- Your assignment
In the records below, reproduce the lines starting at the one containing "Tracy Covel: Pastor, Family" and ending at the one containing "LEAVE A REPLY", substituting "Minister" for "Pastor" and leaving everything else unchanged.

- Records to use
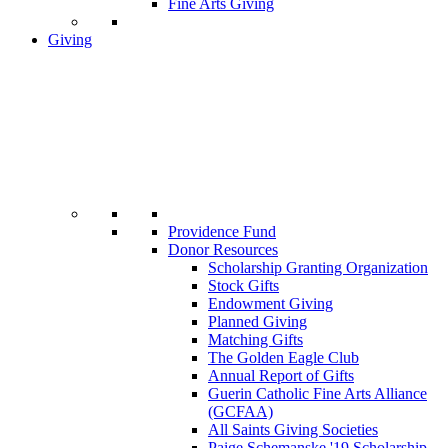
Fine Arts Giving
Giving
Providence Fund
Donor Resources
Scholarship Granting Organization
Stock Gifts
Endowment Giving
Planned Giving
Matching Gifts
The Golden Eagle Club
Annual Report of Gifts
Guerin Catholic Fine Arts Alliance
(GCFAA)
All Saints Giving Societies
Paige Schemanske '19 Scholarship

--

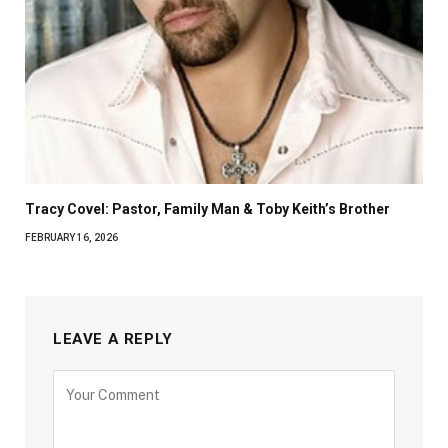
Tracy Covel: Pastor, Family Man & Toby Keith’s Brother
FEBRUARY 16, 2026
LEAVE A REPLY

- Result
Tracy Covel: Minister, Family Man & Toby Keith’s Brother
FEBRUARY 16, 2026
LEAVE A REPLY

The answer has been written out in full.